若干スッキリはしたものの複雑な想いが同時に駆け巡った。
「...どんな奴なんだ?」
珍しい食いつきにティファは目を数回瞬く。「今はカームで香辛料のお店を開いてるんだけど、昔はウォールマーケットあって私もちょくちょくお世話になってたの。久々に電話してみたら連絡取れてね?...」長々と説明はすれど一向に明かされない性別に苛々しだす。知りたい事は一点のみであったクラウドは当たり障りのない素振りで「...男か?」と話を遮りせっかちに聞いた。
「ううん、女の子よ。歳は少し上だけど」
カラリとした答えに目が点になる。どういう事だ?一瞬混乱をきたした頭はすぐさま悪い方向へと転がり始めた。まさかそんな嘘を簡単につける人だったなんて...一体どこからどこまでが虚言なのだろう。一切の言い澱みの無い饒舌さにも拍車をかけられ泣きたくなってきた。「男なんだろ」しかめ面で言い捨てられた低い声にティファもややムキになる。
「女友達だって言ってるじゃない」
「だって、どう見ても男の名前...」
うっかり滑り出た突っ込みにしまったと焦るが既に遅く、「クラウド、どうして私の友達の名前なんか知ってるの?」とティファは眉をひそめる。そして血の気を引かせて固まるクラウドを前に、視界の隅で点滅を続けるライトにハッと思い当たった。もしかして...
「あのっ...コレ、彼女がやってるお店の名前!」
「ほら、本当に女の人でしょ!?」眼前に突きつけられた画面は見てはいけないもののようで身が凍りつくが、嫌でも目に入った交信の履歴は「楽しみ!」だとかの女言葉やポップな絵文字のオンパレードでどう解釈しても彼女の冤罪は明白だった。紛らわしい登録をするな!と抗議を浴びせたくなったが自らも自宅の番号は『SEVEN’TH HEAVEN』で登録している。一連の勘違いに猛烈に気まずさが込み上げてきたクラウドは前髪を片手で潰し顔からズルズルと崩れ落ちる。
「えっと...」
掛ける言葉の見当たらないティファは逆の立場を想像してみる。うっかり盗み見てしまった恋人の携帯画面に知らない異性の名前。うん、確かに気になる。物凄〜く気になる。見えるところにプライベートなツールをほっぽり出しておく方がいけないのだから、嫌な気にはなっていない。

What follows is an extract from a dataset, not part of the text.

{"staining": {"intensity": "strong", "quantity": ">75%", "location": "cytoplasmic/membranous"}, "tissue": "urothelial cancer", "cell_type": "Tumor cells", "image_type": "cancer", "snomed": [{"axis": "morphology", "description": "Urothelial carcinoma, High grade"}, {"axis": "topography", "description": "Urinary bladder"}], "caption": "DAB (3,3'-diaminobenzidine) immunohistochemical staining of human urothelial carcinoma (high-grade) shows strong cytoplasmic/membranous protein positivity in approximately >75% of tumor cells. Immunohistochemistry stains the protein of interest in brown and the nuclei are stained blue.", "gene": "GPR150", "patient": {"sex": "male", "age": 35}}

むしろじわじわと込み上げてくるのは...
「見えなくした方がいいかなぁ」
良かれと思っていた選択が思わぬトラブルを招いた事に苦笑いをするティファに、突っ伏したまま微動だにしないクラウドの「それは......もっと嫌だ......」というほとんど囁くような小声が届いた。
「頼む、忘れてくれ...」
未だ面を上げられずにいるクラウドのため、ティファは「はい」とだけ相槌を打ち仕掛り中の鍋に向き直る。最初のメールの受信からたっぷり二十分あまり、“興味ないね” のポーズを取りつつも悶々とし続けていたであろう男が可愛過ぎてにやけてしまう。意外、クラウドでもこういうの気にするんだ。ちょっと...ううん、かなり嬉しいかも。なるほど、“家に立ち寄る”っていうのは牽制だったのね...

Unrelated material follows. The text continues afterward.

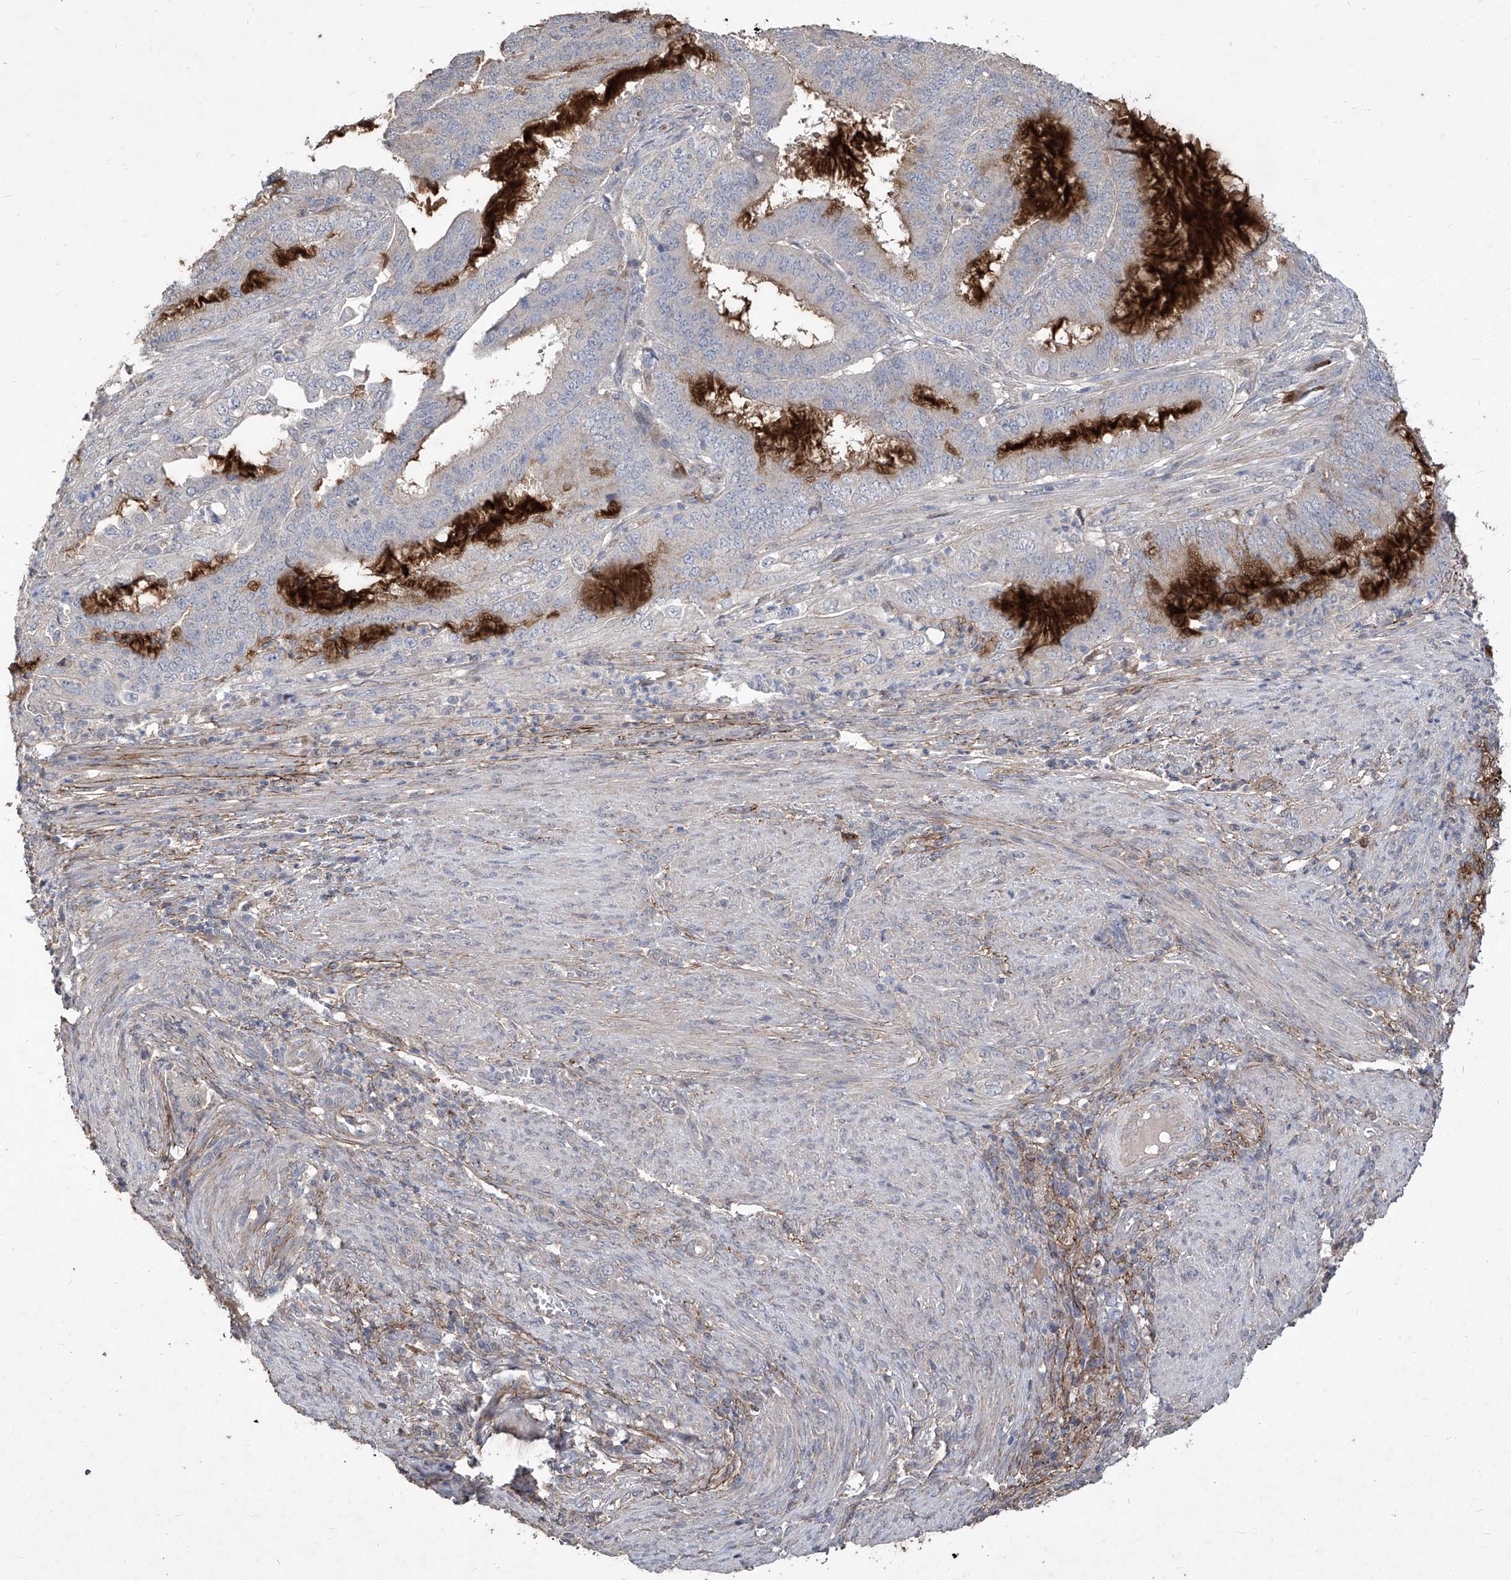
{"staining": {"intensity": "negative", "quantity": "none", "location": "none"}, "tissue": "endometrial cancer", "cell_type": "Tumor cells", "image_type": "cancer", "snomed": [{"axis": "morphology", "description": "Adenocarcinoma, NOS"}, {"axis": "topography", "description": "Endometrium"}], "caption": "A high-resolution micrograph shows immunohistochemistry staining of endometrial adenocarcinoma, which displays no significant staining in tumor cells.", "gene": "TXNIP", "patient": {"sex": "female", "age": 51}}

気付けば漂ってきたコンソメの香り。座高を可能な限り低くして続きを再開させるクラウドは、頭の中で勝ち誇った笑みを浮かべる空想で作り上げた詳細の不明瞭な男性像を忌々しく追い払う。寛大な彼女が今後この話題を蒸し返す筈はなく、今宵も心置きなく美食を味わえるだろう。だけど、まさか目を盗んでわざわざ文面を確認までした事は墓まで持っていこうとしばらくは思い出すたび身悶えたのだった。